-- MATERIALS PROVIDED --
*** Block opens ***

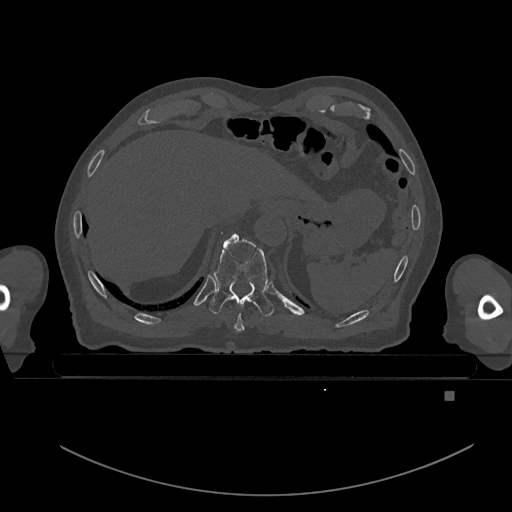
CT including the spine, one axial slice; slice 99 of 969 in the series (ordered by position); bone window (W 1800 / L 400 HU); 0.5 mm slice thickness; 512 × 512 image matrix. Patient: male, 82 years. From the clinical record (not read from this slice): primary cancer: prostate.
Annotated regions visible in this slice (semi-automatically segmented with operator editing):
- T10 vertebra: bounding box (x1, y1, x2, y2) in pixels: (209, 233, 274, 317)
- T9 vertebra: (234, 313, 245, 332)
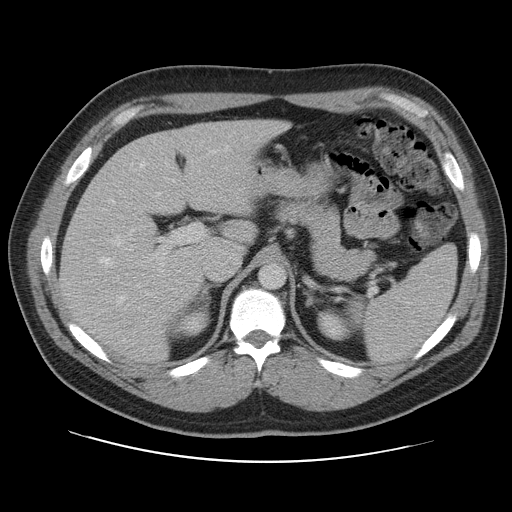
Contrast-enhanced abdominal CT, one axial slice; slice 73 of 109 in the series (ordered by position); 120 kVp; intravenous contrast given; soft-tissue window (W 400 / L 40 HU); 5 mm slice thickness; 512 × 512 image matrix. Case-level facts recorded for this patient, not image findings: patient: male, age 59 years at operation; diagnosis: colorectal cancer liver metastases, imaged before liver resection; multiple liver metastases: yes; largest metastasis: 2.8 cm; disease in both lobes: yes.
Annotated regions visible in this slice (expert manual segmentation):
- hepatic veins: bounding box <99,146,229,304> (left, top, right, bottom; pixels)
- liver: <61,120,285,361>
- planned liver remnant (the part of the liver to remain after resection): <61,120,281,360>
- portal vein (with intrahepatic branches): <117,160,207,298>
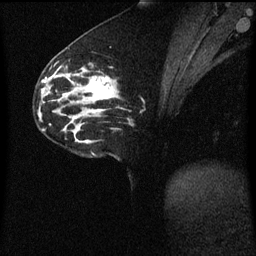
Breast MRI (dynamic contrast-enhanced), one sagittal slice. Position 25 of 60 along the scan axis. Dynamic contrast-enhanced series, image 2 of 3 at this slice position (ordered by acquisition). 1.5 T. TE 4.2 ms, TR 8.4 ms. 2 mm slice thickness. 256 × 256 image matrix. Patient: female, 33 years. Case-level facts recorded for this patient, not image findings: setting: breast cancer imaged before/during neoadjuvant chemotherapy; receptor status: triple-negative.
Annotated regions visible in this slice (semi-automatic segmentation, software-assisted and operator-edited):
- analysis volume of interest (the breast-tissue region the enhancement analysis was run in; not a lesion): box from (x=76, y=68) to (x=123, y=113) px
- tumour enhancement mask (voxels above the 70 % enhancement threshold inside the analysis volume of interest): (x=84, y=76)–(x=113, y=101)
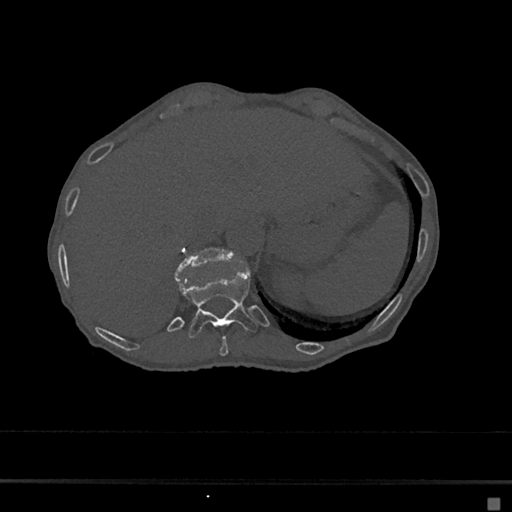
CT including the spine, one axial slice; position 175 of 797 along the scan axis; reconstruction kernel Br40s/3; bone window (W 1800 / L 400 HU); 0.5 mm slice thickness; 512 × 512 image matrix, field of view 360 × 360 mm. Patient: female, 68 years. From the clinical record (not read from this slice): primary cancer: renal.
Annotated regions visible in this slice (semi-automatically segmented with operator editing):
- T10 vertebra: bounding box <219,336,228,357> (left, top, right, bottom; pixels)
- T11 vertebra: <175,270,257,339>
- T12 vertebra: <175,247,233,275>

*** Block closes ***

Give back the material exactly as written, from its first line to the line that contains "- liver: <61,120,285,361>", and leave out the pictures.

CT including the spine, one axial slice; slice 99 of 969 in the series (ordered by position); bone window (W 1800 / L 400 HU); 0.5 mm slice thickness; 512 × 512 image matrix. Patient: male, 82 years. From the clinical record (not read from this slice): primary cancer: prostate.
Annotated regions visible in this slice (semi-automatically segmented with operator editing):
- T10 vertebra: bounding box (x1, y1, x2, y2) in pixels: (209, 233, 274, 317)
- T9 vertebra: (234, 313, 245, 332)
Contrast-enhanced abdominal CT, one axial slice; slice 73 of 109 in the series (ordered by position); 120 kVp; intravenous contrast given; soft-tissue window (W 400 / L 40 HU); 5 mm slice thickness; 512 × 512 image matrix. Case-level facts recorded for this patient, not image findings: patient: male, age 59 years at operation; diagnosis: colorectal cancer liver metastases, imaged before liver resection; multiple liver metastases: yes; largest metastasis: 2.8 cm; disease in both lobes: yes.
Annotated regions visible in this slice (expert manual segmentation):
- hepatic veins: bounding box <99,146,229,304> (left, top, right, bottom; pixels)
- liver: <61,120,285,361>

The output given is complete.